Now, in planning this market garden, I am overwhelmed by all of the space: where once I had to squeeze a variety of small and big plants into tight spaces, I now have room to spread, and I find myself wondering how I am going to manage it all, especially without things like tractors or fences or income to throw at the farm venture.
Additionally, in a smaller space, I had a much better handle on soil health. Here, I have acres of water-logged clay, yellow-gray and slick. Part of me thinks that I may just have to bite the proverbial bullet and buy soil to get started. But the small sliver of my rationale knows that not only is trucking in soil not the point, it is also not financial feasible.
So this first crop may not turn out lush and wonderful the way I imagine it. It will probably be sparse, spindly, and sick, recovering from generations of conventionally-grown row crops (not that there’s anything wrong with that, per se: that way of farming feeds every grocery store produce buyer. And Americans aren’t great about acknowledging that many of us can do better, making some pretty small changes: eating seasonally, eating locally, buying from farmers market vendors. Guys, it’s not hard to only eat strawberries in the summer. They taste better, too, and you’ll be contributing to real people in the local economy, rather than fattening the wallets of corporate share holders who take advantage of farmers who have been caught in the cycle of poverty Big Ag perpetuates. Okay, sermon over, but there will be more pulpit moments, just you wait…).
Needless to say, this last week, I’ve planted strawberries, potatoes, spinach, kale, wildflowers, and set up a couple very small tunnels to shield the plants from lower night temperatures and the crazy wind we get almost every day.
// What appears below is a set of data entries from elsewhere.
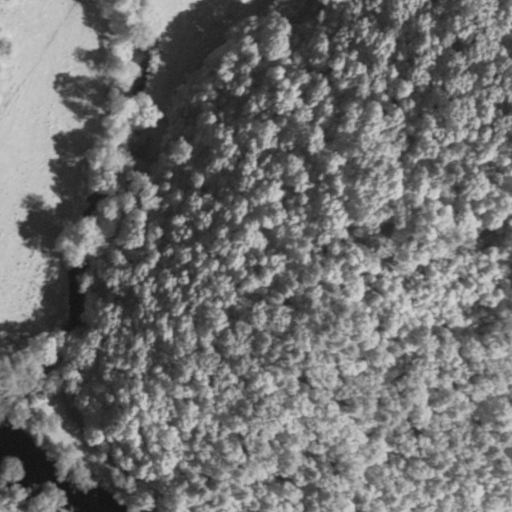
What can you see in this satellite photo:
river: (50, 480)
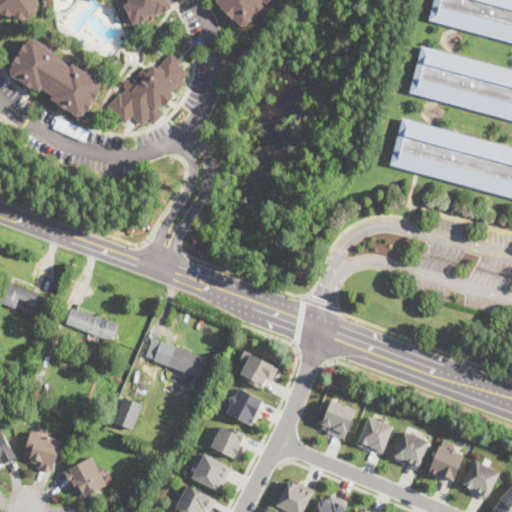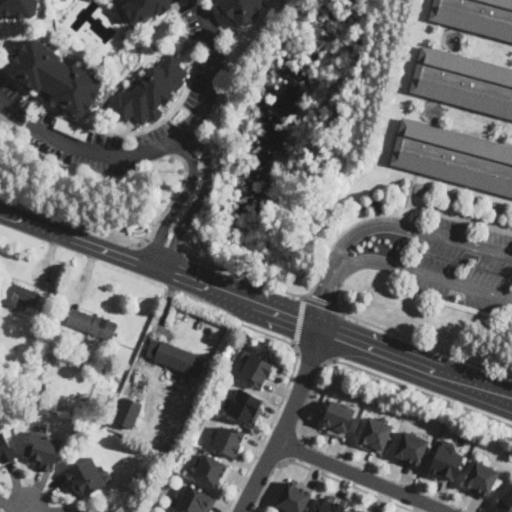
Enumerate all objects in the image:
building: (19, 7)
building: (20, 7)
building: (145, 8)
building: (146, 8)
building: (242, 8)
building: (242, 9)
building: (56, 76)
building: (56, 77)
building: (150, 90)
building: (150, 92)
building: (462, 102)
building: (461, 103)
building: (72, 129)
road: (155, 148)
road: (180, 198)
road: (196, 198)
road: (71, 220)
road: (164, 246)
road: (243, 274)
road: (495, 287)
building: (16, 293)
road: (329, 293)
building: (18, 294)
road: (256, 302)
road: (322, 303)
road: (298, 319)
building: (92, 322)
building: (93, 323)
road: (426, 343)
building: (175, 355)
road: (310, 357)
building: (187, 362)
building: (256, 367)
building: (257, 368)
road: (416, 388)
road: (279, 403)
building: (243, 404)
building: (243, 405)
building: (128, 411)
building: (129, 413)
building: (337, 417)
building: (337, 417)
road: (287, 421)
building: (375, 433)
building: (375, 433)
building: (228, 439)
building: (228, 439)
building: (5, 447)
building: (42, 448)
building: (411, 448)
building: (411, 448)
building: (6, 449)
building: (43, 449)
building: (446, 460)
building: (446, 460)
building: (210, 470)
building: (211, 470)
building: (87, 475)
building: (87, 476)
road: (364, 476)
building: (481, 477)
building: (481, 477)
road: (347, 481)
building: (294, 495)
building: (295, 496)
building: (193, 500)
building: (195, 500)
building: (506, 500)
building: (505, 501)
building: (330, 503)
building: (331, 504)
road: (24, 507)
building: (360, 509)
building: (82, 510)
building: (362, 510)
building: (82, 511)
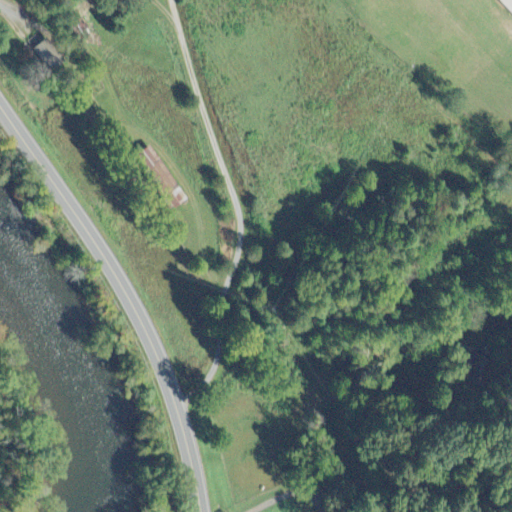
Tomorrow, I’ve planned to built more low-tunnels (shout-out to rebar, flexible plumbing hose, polypropylene bags, playground sand, and the star of the show, agricultural fabric!), do some covering of crops that don’t really need a full tunnel, and of course, more seeds that can withstand the cold (since I don’t have a space to start seeds right now, on account of the fact that the house is a disaster area with construction debris and garbage everywhere. I keep meaning to load the truck and go to the dump, but it keeps raining, and when it’s not raining, I’m trying to build beds. Kind of feel like that joke about the leaky roof Grisman and Garcia’s version of “Arkansas Traveler”: A man says to his neighbor, “Can’t you see that you roof is leaking? Why don’t you fix it?” and his neighbor replies, “Well, right now, it’s raining too hard, and when the suns a-shinin’, it don’t leak!”). Here’s to hoping I get more potatoes, strawberries, cabbage, mesclun and arugula, carrots, swiss chard, onion, pac choy, Brussel sprouts, broccoli, sugar snap peas, snow peas, head lettuce, radish, beets, turnips, parsnips, and celery into the ground and covered tomorrow.